# Heat Source 1 ?



## Robh (Oct 14, 2003)

Ive really been looking at getting one of these:Outdoor furnace . Dose anyone eles use this particular unit or something like it? I am really interested on you take of kind of heat source. Was it worth it? How long do you feel it will take to pay for itself. How often do you need to load it? etc etc. Thnx in advance....Rob


----------



## Dan F (Oct 14, 2003)

No, I don't have one. But I want one.

I've been looking at them since we moved a little over a year ago. There are two main brands that I see around here the most, "The Hardy", and "Central Boiler", the latter of which looks a lot like what you posted the link to.

Figure what you are spending heating the house right now. Gas or electric? If electric, I'd hate to imagine. If gas, for comparison, our old house was using around $200/month heating the house, with a gas water heater. Over the course of 6 months per year (or so) heating the house, that's over $1000 spent on gas. 

Figure $4-5k for one of the furnaces (probably with you setting most of it up), and you can see that you will be saving money in just a few years. 

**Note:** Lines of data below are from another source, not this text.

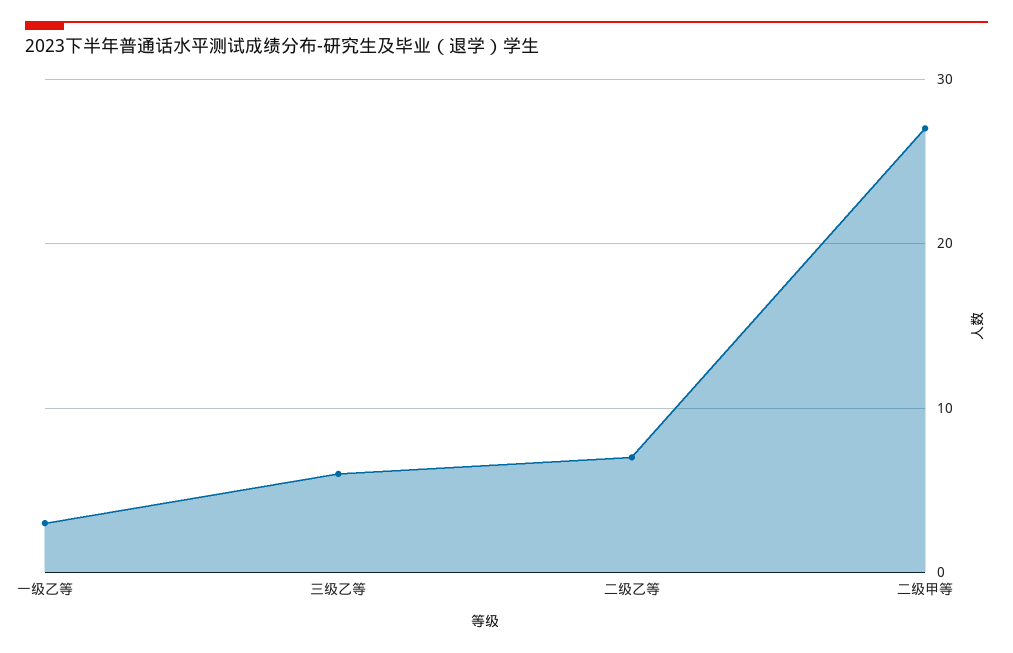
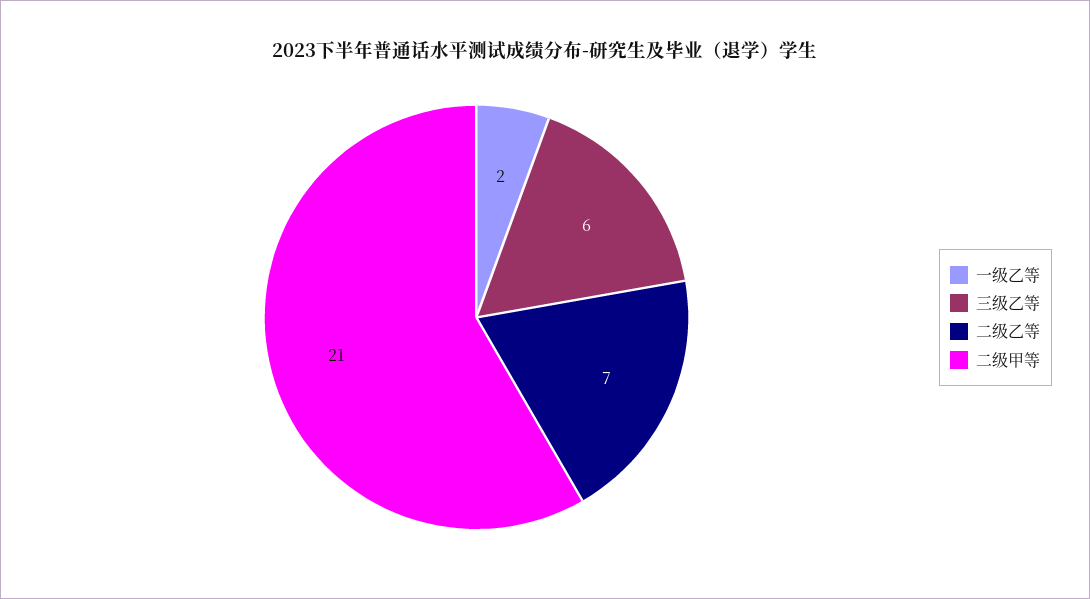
  {
-   "一级乙等": 3,
+   "一级乙等": 2,
    "三级乙等": 6,
    "二级乙等": 7,
-   "二级甲等": 27
+   "二级甲等": 21
  }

An added bonus (at least on the two that I've looked at) is that you can get your household hot water supply from them, and you will NEVER run out of hot water as long as the fire is going.
At this time, without knowing what the cost for each unit would be, I would see myself going more towards the Country Classic rather than the Hardy. The CC has sprayed in foam insulation around the water jacket, the Hardy uses batts. The CC also (from what I can tell) can feed more "zones", which will be a bonus if I ever want to heat the detached garage or a portion of the barn. I think the CC can also be placed further from the house too, but I'm not sure. And, I'm hoping, as we do further renovations to our house we can put in radiant floor heat and use the outdoor burner to feed that.

If you currently are burning wood, another bonus is that you can cut the pieces longer (I think around 30") and you won't have to split as much. If you can get it in the door, it will burn! Even if it's green, 'cause they have a built in blower to fan the flames!!!

The downside? You still need to have a regular forced-air furnace. That works! That's part of our problem, our furnace is 40+ years old and doesn't currently work. We've been heating the house with a single wood stove, which is WAY too uneven of heat.

The outdoor furnace heats water in a water jacket, which is then transferred to a heat exchanger (much like a car radiator) that is added on to the forced air furnace, for those that didn't know.

Plain and simple, I can cut firewood all day long for less than $10. A days cutting will get me 2-3 weeks worth of wood (at my current usage rate). So for less than $20 I can heat my house for a month. It'd be cheaper with the outdoor furnace too, because of less cutting and splitting....

Somebody that actually owns one will have to chime in with more negatives though.


Dan


----------



## cjohnson (Oct 14, 2003)

*Outdoor stoves*

I have a Heatmore outdoor woodstove I love it. It works great you can heat your hotwater,hottub,clothes dryer and the shop off of one stove. I am curently looking at the Heatsource1 stoves for my father-in law they are nearly identical to the Heatmore stove I have but are more affordable. As far as paying for themselves I figure mine is paid for this year my third season with it. Installing them is easy if you know how to solder plumbing pipes together.


----------



## Robh (Oct 14, 2003)

How often do you have to load it?????


----------



## cjohnson (Oct 15, 2003)

I only have to load mine every 12hrs even when it is -20F.


----------